Генрих ничего не сказал, но Анна заметила, что он окинул комнату оценивающим взглядом. Заняв свое место, он восхищенно посмотрел на вазы с цветами, которые Анна приказала разместить повсюду в зале, на узорчатый каминный экран, который она сама украсила вышивкой, на искрящиеся кубки венецианского стекла и белоснежные скатерти.
— Ей-богу, Анна, вы знаете, как создать уют в доме! — воскликнул Генрих.
— Я не стала бы так утруждаться ради любого гостя, — с улыбкой ответила она.
По кивку Анны вперед вышел слуга, который накинул салфетку на плечи короля, а потом — ей на плечи, другой положил по мягчайшему белому хлебцу рядом с их тяжелыми золотыми тарелками. Она подала сигнал виночерпию.
— М-м-м, — промычал Генрих. — Рейнское? Очень хорошо.
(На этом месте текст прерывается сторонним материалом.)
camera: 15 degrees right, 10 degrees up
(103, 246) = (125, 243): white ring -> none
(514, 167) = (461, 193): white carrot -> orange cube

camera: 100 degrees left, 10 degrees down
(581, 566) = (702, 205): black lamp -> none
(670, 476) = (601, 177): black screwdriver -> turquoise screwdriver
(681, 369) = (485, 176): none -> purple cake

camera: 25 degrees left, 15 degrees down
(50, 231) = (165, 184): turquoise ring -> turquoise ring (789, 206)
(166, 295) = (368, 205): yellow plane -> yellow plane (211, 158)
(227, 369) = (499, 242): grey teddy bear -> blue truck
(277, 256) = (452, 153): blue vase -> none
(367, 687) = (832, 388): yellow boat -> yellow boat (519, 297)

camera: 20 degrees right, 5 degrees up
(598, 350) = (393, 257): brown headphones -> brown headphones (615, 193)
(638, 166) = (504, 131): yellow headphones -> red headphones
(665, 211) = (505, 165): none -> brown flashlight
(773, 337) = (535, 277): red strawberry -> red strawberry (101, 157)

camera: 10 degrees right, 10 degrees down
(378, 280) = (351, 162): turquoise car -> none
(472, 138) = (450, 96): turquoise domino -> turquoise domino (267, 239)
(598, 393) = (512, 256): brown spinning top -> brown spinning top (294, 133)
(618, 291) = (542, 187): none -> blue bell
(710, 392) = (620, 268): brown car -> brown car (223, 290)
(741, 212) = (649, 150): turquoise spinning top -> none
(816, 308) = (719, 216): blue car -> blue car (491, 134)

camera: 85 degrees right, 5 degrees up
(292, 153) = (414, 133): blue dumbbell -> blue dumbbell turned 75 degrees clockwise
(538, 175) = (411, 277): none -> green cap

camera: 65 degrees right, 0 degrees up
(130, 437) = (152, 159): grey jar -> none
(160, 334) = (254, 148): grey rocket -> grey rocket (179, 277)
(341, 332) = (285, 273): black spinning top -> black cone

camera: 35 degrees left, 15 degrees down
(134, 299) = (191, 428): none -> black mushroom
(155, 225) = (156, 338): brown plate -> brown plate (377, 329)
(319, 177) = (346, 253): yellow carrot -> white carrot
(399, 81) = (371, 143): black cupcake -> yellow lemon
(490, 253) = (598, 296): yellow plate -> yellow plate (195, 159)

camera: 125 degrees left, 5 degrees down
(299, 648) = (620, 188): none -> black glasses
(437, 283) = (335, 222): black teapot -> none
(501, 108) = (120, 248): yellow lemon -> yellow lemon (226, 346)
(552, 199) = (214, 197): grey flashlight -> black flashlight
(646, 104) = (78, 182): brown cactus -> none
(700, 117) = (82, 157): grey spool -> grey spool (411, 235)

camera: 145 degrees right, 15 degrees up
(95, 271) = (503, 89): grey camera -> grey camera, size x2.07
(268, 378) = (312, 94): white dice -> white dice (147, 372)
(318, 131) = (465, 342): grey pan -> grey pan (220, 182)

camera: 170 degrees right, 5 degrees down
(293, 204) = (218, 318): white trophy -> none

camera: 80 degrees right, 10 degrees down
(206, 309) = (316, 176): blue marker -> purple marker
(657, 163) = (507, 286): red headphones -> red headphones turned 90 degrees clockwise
— В Германии, сир, вина изготавливают много столетий, — сказала Анна, пробуя вино. — Да, оно превосходно. — Она улыбнулась виночерпию.
Подали первую смену блюд: шесть подносов с отборной рыбой, украшенной специями и травами. Генрих с охотой принялся за еду, нахваливая стол Анны.
— М-м-м, как это вкусно, — сказал он, смакуя последние кусочки карпа в маринаде.
Король не упоминал ни об аннулировании брака, ни о важнейших событиях прошлой недели, и Анна, разумеется, тоже не собиралась этого делать. Генрих ясно дал понять: этот обед должен положить начало новым отношениям между ними, и ей это, скорее, было по душе. Освободившись от уз брака, оба они явно стали понимать, как на самом деле нравились друг другу.
Когда принесли основное блюдо, Генрих издал радостный возглас, так как это был паштет из оленины. Анна велела приготовить его, зная, что это любимое блюдо короля. Потом Генрих положил им обоим по лучшему куску всех остальных видов мяса, появившихся на столе, махнул слугам, чтобы те удалились, потянулся и взял руку Анны.
— Я рад, что вы довольны постановлением епископов, дорогая сестра. Спасибо за ваше непротивление и рассудительность, дело решилось быстро и к нашей взаимной пользе.